Screening every new colon cancer patient for a particular familial disorder extends lives at a reasonable cost, say Stanford University School of Medicine researchers. The team hopes the results will encourage more medical centers to adopt widespread screening policies.
Approximately 3 to 5 percent of colorectal tumors are caused by a heritable condition called Lynch syndrome, which greatly increases the odds of colon and other cancers in a person's lifetime. Siblings and children of someone with Lynch syndrome each have a 50 percent chance of carrying the mutation, so the first diagnosis in a family reveals the risk for many relatives. But the discovery can save lives.
"This is a situation where, if you find out genetic information, you can improve your outcome," said Uri Ladabaum, MD, associate professor of gastroenterology and hepatology, and lead author of the study. Lynch syndrome patients can take defensive steps (such as yearly colonoscopies) that can either prevent cancer or alert them to get cancer treatment early, when it has the best chance of working. Stanford and several other U.S. medical centers now test all colon tumors to identify families with the genetic disorder, but in an era of shrinking wallets and booming health-care costs, some may wonder whether these policies are worth it.

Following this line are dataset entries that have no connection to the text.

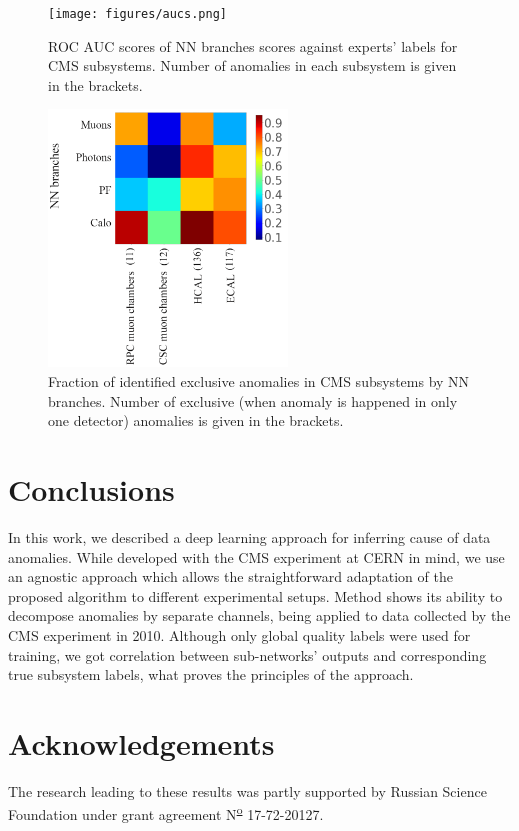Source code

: \documentclass[a4paper]{jpconf}
\begin{document}
\begin{figure}[H]
\begin{center}
\texttt{[image: figures/aucs.png]}
\end{center}
\caption{\label{fig:matrix}ROC AUC scores of NN branches scores against experts' labels for CMS subsystems. Number of anomalies in each subsystem is given in the brackets.}
\end{figure}


\begin{figure}[H]
\begin{center}
\includegraphics[width=2.5in]{figures/exclusive.png}
\end{center}
\caption{\label{fig:exc}Fraction of identified exclusive anomalies in CMS subsystems by NN branches. Number of exclusive (when anomaly is happened in only one detector) anomalies is given in the brackets.}
\end{figure}

\section{Conclusions}
In this work, we described a deep learning approach for inferring cause of data anomalies. While developed
with the CMS experiment at CERN in mind, we use an agnostic approach which allows the straightforward
adaptation of the proposed algorithm to different experimental setups. Method shows its ability to decompose anomalies by separate channels, being applied to data collected by the CMS experiment in 2010. Although only global quality labels were used for training, we got correlation between sub-networks’ outputs and corresponding true subsystem labels, what proves the principles of the approach.

\section*{Acknowledgements}
The research leading to these results was partly supported by Russian Science Foundation under grant agreement N\textsuperscript{\underline{\scriptsize o}} 17-72-20127.
\end{document}
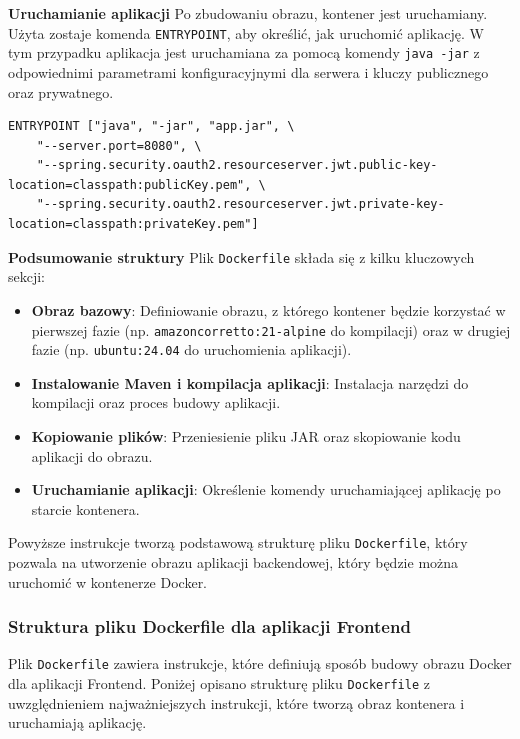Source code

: \noindent \textbf{Uruchamianie aplikacji}
Po zbudowaniu obrazu, kontener jest uruchamiany. Użyta zostaje komenda \texttt{ENTRYPOINT}, aby określić, jak uruchomić aplikację. W tym przypadku aplikacja jest uruchamiana za pomocą komendy \texttt{java -jar} z odpowiednimi parametrami konfiguracyjnymi dla serwera i kluczy publicznego oraz prywatnego.
\begin{lstlisting}[basicstyle=\footnotesize\ttfamily]
ENTRYPOINT ["java", "-jar", "app.jar", \
    "--server.port=8080", \
    "--spring.security.oauth2.resourceserver.jwt.public-key-location=classpath:publicKey.pem", \
    "--spring.security.oauth2.resourceserver.jwt.private-key-location=classpath:privateKey.pem"]
\end{lstlisting}

\noindent \textbf{Podsumowanie struktury}
Plik \texttt{Dockerfile} składa się z kilku kluczowych sekcji:
\begin{itemize}
    \item \textbf{Obraz bazowy}: Definiowanie obrazu, z którego kontener będzie korzystać w pierwszej fazie (np. \texttt{amazoncorretto:21-alpine} do kompilacji) oraz w drugiej fazie (np. \texttt{ubuntu:24.04} do uruchomienia aplikacji).
    \item \textbf{Instalowanie Maven i kompilacja aplikacji}: Instalacja narzędzi do kompilacji oraz proces budowy aplikacji.
    \item \textbf{Kopiowanie plików}: Przeniesienie pliku JAR oraz skopiowanie kodu aplikacji do obrazu.
    \item \textbf{Uruchamianie aplikacji}: Określenie komendy uruchamiającej aplikację po starcie kontenera.
\end{itemize}

Powyższe instrukcje tworzą podstawową strukturę pliku \texttt{Dockerfile}, który pozwala na utworzenie obrazu aplikacji backendowej, który będzie można uruchomić w kontenerze Docker.

\subsubsection{Struktura pliku Dockerfile dla aplikacji Frontend}

Plik \texttt{Dockerfile} zawiera instrukcje, które definiują sposób budowy obrazu Docker dla aplikacji Frontend. Poniżej opisano strukturę pliku \texttt{Dockerfile} z uwzględnieniem najważniejszych instrukcji, które tworzą obraz kontenera i uruchamiają aplikację.\\[-10pt]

"We were interested in whether it would be cost-effective to test a lot of colon tumors to find the few that are due to Lynch syndrome and, if so, what would be the most cost-effective strategy," said Ladabaum. He and his colleagues used computer simulations to compare the years of lives gained and the money spent if all new cases of colorectal cancer were tested for Lynch syndrome. They found that such screening programs can reduce cancer deaths at a price within the typical range of U.S. health-care costs. The study will be published in the July 19 issue of Annals of Internal Medicine.
Prior to the availability of genetic testing, Lynch syndrome was identified by sharp-eyed genetic counselors and physicians who noticed the high frequency of cancers in certain families. But this method isn't foolproof, especially if a patient doesn't know his or her family history. "We think there are other families out there that have a predisposition for cancers," said co-author James Ford, MD, associate professor of oncology, of genetics and of pediatrics. "The initial small investment of doing the screen is ultimately going to pay off in terms of costs to society as well as in saving lives."
An average person's lifetime risk of developing colon cancer is around 5 percent. For a person with Lynch syndrome, that risk grows to 70 percent or more. Lynch syndrome also raises the risk of other cancers, including uterine and ovarian cancer. Female patients with the disorder who get regular tumor checks and who choose to have preventative hysterectomies would benefit most from widespread screening of colon tumors, according to the study.
Lynch syndrome is caused by mutations in a set of genes that normally run quality control on the DNA of cells. The loss of a molecular DNA inspector predisposes Lynch syndrome patients to tumor growth. Pathologists can look for unusual patterns in the DNA of tumor cells that hint at the diminished quality control or they can take a more direct look to see which, if any, inspector is missing. Each method has its own level of accuracy as well as its own cost. Once a pathologist identifies a tumor that might be caused by the disorder, more tests are needed to confirm the suspicion and to determine the particular mutation being carried in the patient.
The researchers used existing health statistics to simulate colon cancer patients of varying ages and family sizes. They incorporated known rates of Lynch syndrome and the associated odds of developing future colon, uterine and ovarian cancers. They then tested different scenarios of tumor screening and patient decisions, including whether patients alerted their family members and if those family members also got tested. The team then examined whether the costs fell within or below $50,000 to $100,000 per year of life gained, a typical range for the modern U.S. health-care system.
The most cost-effective method involved checking whether tumors were missing any molecular quality inspectors, followed by DNA sequencing of the suspected gene. But no matter which testing methods were used, it was most important to test multiple family members after the initial diagnosis. Pathologists use several tests to identify the specific mutation in the first family member, but that only needs to be done once. Subsequent diagnoses in relatives are much simpler. The researchers found that three or four family members needed to be tested and then follow recommended preventive measures for the process to have a reasonable price tag. "All these interventions are more likely to be cost-effective if you can spread the benefit across more relatives," said Ladabaum.
Family involvement can vary greatly among patients, in part because families differ in size and because patients have a wide range of responses to learning about the genetic disorder. "Families are complicated," said Nicolette Chun, a genetics counselor at Stanford who was not involved with the study. "Some patients spread the news far and wide to several family members. Others don't cope with the information well and aren't proactive."
The study suggests that more medical centers could adopt tumor-screening policies like Stanford's. "A systematic approach to identify families with Lynch syndrome makes sense clinically, because it can save lives, and economically, because its costs are comparable to other things we choose to spend our health-care dollars on," said Ladabaum. "We advocate establishing similar tumor-screening systems on a national level."
The study was funded by the National Institutes of Health. The Stanford team collaborated with researchers at the University of California-San Francisco, Baylor University Medical Center in Dallas and Memorial Sloan-Kettering Cancer Center in New York.